Mike Wass of Idolator wrote that the band have abandoned "the pop/punk of their first two albums and dive head-first into slick, radio-friendly pop with a rhythmic edge". Rania Aniftos of Billboard deemed it an "apologetic pop track" and a "synth-y upbeat tune". Nicole Mastrogiannis of iHeartRadio opined that it "takes a step back from 5SOS's signature pop/punk vibes" and "playing up the guys' pop side a bit more".

==Live performances==
On 11 April 2018, the band performed the song live on The Tonight Show Starring Jimmy Fallon.

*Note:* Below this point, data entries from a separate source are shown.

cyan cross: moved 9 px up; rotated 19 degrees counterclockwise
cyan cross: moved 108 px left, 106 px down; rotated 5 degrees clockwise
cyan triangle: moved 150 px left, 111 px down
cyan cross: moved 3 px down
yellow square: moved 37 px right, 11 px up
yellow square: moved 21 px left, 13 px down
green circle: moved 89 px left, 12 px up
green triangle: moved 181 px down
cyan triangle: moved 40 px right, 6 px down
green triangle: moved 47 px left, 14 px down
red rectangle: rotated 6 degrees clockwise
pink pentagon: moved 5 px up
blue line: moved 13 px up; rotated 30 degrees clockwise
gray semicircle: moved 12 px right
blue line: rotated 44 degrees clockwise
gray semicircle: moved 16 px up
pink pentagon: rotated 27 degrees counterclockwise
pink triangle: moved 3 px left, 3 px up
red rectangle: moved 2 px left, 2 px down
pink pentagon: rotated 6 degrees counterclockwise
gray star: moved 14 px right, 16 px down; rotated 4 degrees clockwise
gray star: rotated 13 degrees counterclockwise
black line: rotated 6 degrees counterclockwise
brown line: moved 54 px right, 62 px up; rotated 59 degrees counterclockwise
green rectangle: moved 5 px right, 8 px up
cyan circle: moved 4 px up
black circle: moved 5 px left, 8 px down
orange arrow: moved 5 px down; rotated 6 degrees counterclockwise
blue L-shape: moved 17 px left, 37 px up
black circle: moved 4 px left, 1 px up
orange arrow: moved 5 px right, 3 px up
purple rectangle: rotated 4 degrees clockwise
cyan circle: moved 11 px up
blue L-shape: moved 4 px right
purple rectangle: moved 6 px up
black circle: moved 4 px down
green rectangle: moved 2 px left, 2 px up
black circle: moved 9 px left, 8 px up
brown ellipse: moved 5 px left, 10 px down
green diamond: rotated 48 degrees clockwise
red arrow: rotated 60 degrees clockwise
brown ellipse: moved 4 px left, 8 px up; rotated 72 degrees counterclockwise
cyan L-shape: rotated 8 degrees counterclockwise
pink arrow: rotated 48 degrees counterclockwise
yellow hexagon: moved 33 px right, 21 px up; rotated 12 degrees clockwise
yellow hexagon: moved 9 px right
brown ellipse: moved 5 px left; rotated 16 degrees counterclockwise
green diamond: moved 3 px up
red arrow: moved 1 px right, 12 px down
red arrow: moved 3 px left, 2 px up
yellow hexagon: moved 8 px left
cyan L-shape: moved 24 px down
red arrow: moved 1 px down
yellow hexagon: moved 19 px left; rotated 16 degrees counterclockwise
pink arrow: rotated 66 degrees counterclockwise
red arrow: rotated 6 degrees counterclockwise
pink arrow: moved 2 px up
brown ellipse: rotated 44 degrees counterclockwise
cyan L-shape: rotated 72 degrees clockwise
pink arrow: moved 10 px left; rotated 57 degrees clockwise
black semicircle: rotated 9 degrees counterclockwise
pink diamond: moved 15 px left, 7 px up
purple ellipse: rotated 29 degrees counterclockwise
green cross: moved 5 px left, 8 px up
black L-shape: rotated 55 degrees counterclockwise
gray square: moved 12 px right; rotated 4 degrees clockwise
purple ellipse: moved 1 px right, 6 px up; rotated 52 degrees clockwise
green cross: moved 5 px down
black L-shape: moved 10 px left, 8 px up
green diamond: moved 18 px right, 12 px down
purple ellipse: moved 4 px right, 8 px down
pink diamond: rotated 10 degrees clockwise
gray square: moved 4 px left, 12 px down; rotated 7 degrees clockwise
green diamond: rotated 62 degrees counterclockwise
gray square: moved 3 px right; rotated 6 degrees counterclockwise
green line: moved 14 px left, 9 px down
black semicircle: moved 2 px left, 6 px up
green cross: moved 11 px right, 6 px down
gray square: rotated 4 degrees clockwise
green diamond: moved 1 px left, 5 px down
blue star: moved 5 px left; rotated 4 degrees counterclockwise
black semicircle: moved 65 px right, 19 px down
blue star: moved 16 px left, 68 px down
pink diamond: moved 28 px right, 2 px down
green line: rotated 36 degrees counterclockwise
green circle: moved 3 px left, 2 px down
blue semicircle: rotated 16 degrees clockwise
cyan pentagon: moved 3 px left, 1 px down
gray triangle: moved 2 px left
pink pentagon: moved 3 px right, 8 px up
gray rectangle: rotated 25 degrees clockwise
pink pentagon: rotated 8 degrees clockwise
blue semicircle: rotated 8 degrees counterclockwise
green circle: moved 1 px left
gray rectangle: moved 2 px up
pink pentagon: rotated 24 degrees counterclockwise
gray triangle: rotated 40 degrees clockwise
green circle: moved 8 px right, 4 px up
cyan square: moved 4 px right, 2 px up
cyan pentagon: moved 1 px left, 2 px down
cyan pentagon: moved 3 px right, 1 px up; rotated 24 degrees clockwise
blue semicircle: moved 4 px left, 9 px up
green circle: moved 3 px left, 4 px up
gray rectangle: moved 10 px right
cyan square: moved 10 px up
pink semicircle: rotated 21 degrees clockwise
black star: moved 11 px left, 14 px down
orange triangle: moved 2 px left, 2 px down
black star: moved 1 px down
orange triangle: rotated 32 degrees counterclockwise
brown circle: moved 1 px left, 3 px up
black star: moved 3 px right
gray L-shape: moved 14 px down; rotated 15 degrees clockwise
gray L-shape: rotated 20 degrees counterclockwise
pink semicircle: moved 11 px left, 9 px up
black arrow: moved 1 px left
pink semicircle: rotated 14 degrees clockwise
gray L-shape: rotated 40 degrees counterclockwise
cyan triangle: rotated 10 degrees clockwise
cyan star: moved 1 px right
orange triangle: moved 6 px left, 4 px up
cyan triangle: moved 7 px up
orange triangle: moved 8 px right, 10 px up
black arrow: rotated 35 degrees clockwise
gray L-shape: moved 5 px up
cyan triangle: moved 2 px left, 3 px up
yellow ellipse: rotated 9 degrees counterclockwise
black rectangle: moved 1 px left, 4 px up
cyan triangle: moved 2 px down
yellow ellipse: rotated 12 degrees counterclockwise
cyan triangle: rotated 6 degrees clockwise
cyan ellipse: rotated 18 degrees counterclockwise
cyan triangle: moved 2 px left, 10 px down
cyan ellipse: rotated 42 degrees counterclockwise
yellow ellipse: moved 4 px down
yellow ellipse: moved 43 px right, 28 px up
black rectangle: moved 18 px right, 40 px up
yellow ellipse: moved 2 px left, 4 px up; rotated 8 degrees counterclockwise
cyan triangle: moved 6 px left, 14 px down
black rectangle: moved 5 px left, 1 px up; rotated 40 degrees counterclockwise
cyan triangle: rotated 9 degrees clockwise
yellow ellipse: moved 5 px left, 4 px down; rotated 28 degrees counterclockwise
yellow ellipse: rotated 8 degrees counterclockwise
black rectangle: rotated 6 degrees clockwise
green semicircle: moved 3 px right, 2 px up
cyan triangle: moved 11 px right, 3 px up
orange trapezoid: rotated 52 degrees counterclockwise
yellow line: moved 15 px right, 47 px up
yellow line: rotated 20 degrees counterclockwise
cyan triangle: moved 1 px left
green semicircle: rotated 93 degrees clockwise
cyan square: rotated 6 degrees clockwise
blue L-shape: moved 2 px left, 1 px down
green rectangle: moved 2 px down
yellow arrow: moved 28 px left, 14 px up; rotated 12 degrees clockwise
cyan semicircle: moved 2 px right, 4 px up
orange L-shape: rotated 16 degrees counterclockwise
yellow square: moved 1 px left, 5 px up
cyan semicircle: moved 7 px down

They also performed the single during the fourteenth season of The Voice on 8 May 2018.

==Music video==
The official music video was released on 27 March 2018. It features the members of the band performing in a colorful one-room set, depicting a scenario where the rules of gravity does not apply. The furniture can be seen fixed to the walls and ceiling as the band members remain on the ground while singing and playing their instruments. In some shots, they appear to be walking and sitting on the walls and ceiling. The video shows mostly full-room shots of the set and some closeup shots of the band members. The closeup shots of the band members' faces are often opaquely overlaid on the full-room shots.

==Track listing==
- Digital download
1. "Want You Back" – 2:53

- Digital download – acoustic
2. "Want You Back" (acoustic) – 2:39

- Digital download – Tritonal remix
3. "Want You Back" (Tritonal remix) – 3:26

==Credits and personnel==
Credits adapted from Tidal.

5 Seconds of Summer
- Luke Hemmings – lead vocals, rhythm guitar
- Michael Clifford – lead guitar, backing vocals
- Calum Hood – bass guitar, backing vocals
- Ashton Irwin – percussion, backing vocals

Additional musicians
- Asia Whiteacre – composition
- Andrew Goldstein – composition, production, engineering, vocals, keyboard, editing, guitar, programming, additional vocals
- Jacob Kasher Hindlin – composition
- Steve Mac – composition
- Andrew Wells – production, engineering, keyboard, editing, guitar, programming

Technical personnel
- Chris Gehringer – master engineering
- Michael Freeman – mixing assistance
- Spike Stent – mixing

==Charts==

===Weekly charts===

| Chart (2018) | Peak position |
|---|---|
| Australia (ARIA) | 32 |
| Austria (Ö3 Austria Top 40) | 50 |
| Belgium (Ultratip Bubbling Under Flanders) | 4 |
| Belgium (Ultratip Bubbling Under Wallonia) | 5 |
| Canada (Canadian Hot 100) | 57 |
| Czech Republic (Rádio – Top 100) | 37 |
| Czech Republic (Singles Digitál Top 100) | 54 |
| Germany (GfK) | 82 |
| Greece (IFPI) | 54 |
| Hungary (Rádiós Top 40) | 36 |
| Hungary (Single Top 40) | 30 |
| Hungary (Stream Top 40) | 29 |
| Ireland (IRMA) | 26 |
| Italy (FIMI) | 44 |
| Mexico Ingles Airplay (Billboard) | 17 |
| New Zealand Heatseekers (RMNZ) | 1 |
| Portugal (AFP) | 57 |
| Scotland (OCC) | 16 |
| Slovakia (Singles Digitál Top 100) | 55 |
| Sweden (Sverigetopplistan) | 54 |
| Switzerland (Schweizer Hitparade) | 56 |
| UK Singles (OCC) | 22 |
| US Billboard Hot 100 | 61 |
| US Pop Airplay (Billboard) | 23 |

===Year-end charts===

| Chart (2018) | Position |
|---|---|
| Australian Artists (ARIA) | 40 |
| Hungary (Rádiós Top 40) | 90 |

==Certifications==

Certifications for "Want You Back"
| Region | Certification | Certified units/sales |
| Australia (ARIA) | Platinum | 70,000^{‡} |
| Brazil (Pro-Música Brasil) | Platinum | 40,000^{‡} |
| Canada (Music Canada) | Gold | 40,000^{‡} |
| New Zealand (RMNZ) | Gold | 15,000^{‡} |
| United Kingdom (BPI) | Silver | 200,000^{‡} |
| United States (RIAA) | Gold | 500,000^{‡} |
^{‡} Sales+streaming figures based on certification alone.